An unsatisfactory but essentially correct answer is “you’ll figure it out.” God will increasingly make it clear to you. He will use any number of things to communicate it to you: circumstances, Scripture, a sermon, a new health condition, advice, an unexpected opportunity, a burden or idea impressed upon your spirit, or—to make this more tangibly relevant—a pandemic. All of these and more become God’s instruments to make what He wants clear. You may not know everything in advance, but you will increasingly find yourself constrained in a certain direction. William Burns and Hudson Taylor had laid great plans to evangelize Swatow together when unforeseen, unavoidable circumstances brought their plans to a halt. God had something different in mind for these two godly missionaries to China.

And this is where Acts 16 takes us next: Fourth, when God closes a door or redirects, look for the open door. Two closed doors (Bithynia and Asia) landed Paul at Troas on the eastern banks of the Aegean Sea (v. 8). Now where? A vision made clear that God wanted Paul on the other side of the Aegean Sea (v. 9).

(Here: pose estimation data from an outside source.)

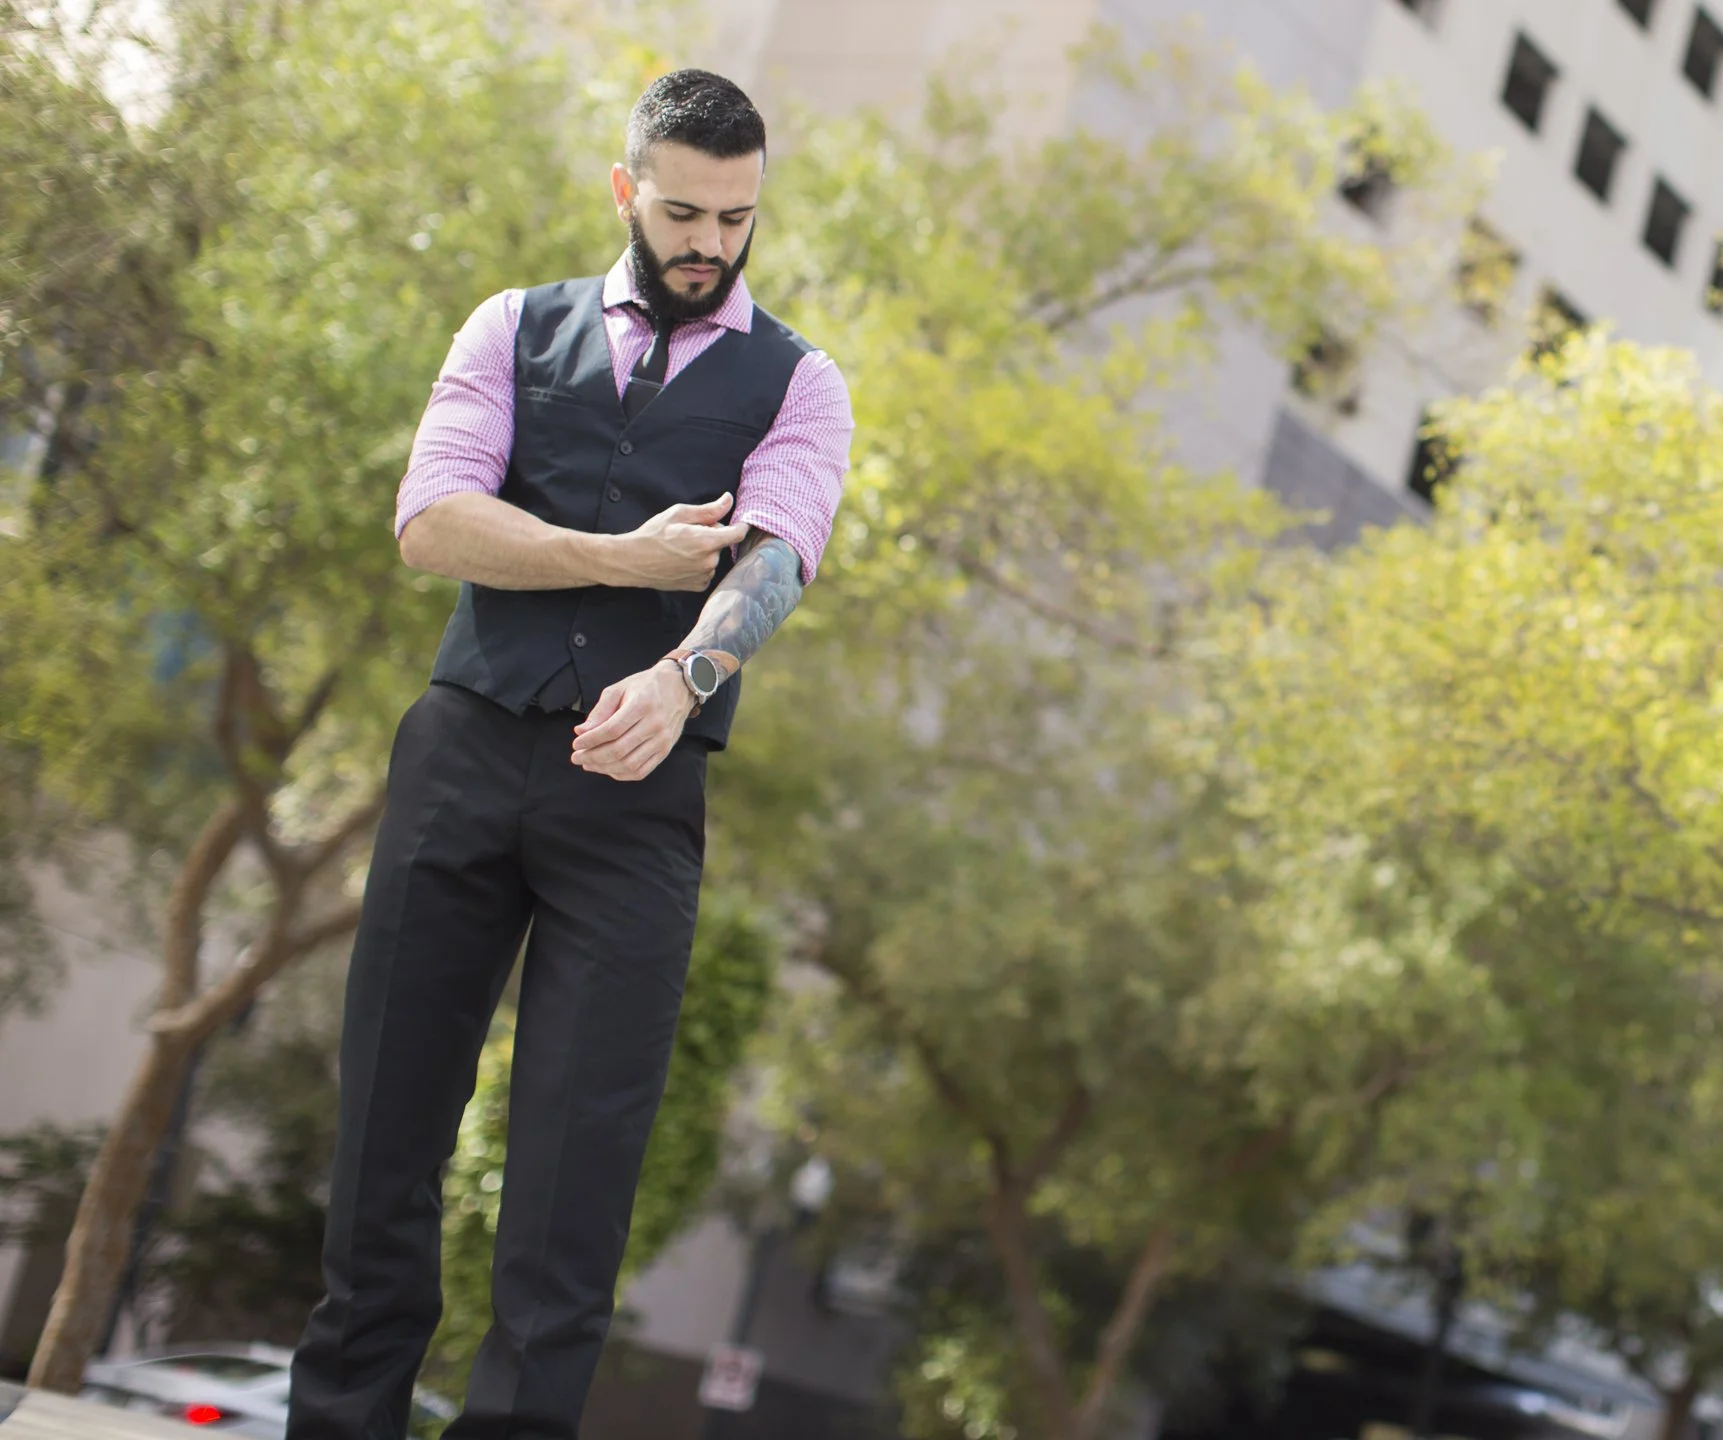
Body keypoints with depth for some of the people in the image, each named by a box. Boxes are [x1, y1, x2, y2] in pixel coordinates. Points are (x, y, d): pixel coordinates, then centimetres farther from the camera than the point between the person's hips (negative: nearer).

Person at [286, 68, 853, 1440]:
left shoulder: (796, 383, 8)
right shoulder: (517, 329, 12)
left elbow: (773, 554, -12)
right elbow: (432, 520, -1)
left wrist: (678, 677, -32)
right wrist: (623, 561, -10)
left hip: (641, 783, -1)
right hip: (465, 747, 2)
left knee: (584, 1136, -4)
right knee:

All of a sudden, the Holy Spirit’s twofold “no” made sense: God wanted Paul to take the saving gospel of Christ even deeper into the heart of the Roman empire. (Remember, places like Antioch and Jerusalem were more toward the outer fringes of the Empire.) Paul’s response is commendable: “immediately we endeavoured to go into Macedonia” (v. 10).

Look for God's Open Door

So, when you lay good, gospel-focused plans as to how you will spend your life and those plans backfire, don’t panic, grow discouraged, or make them happen anyway. Look for God’s open door. Let God redirect you to His strategy for your ministry, knowing that He—like a master chess player—knows best where to place each of His “pieces.” He will assuredly help you answer the question, Where will you go? And when He does, obey!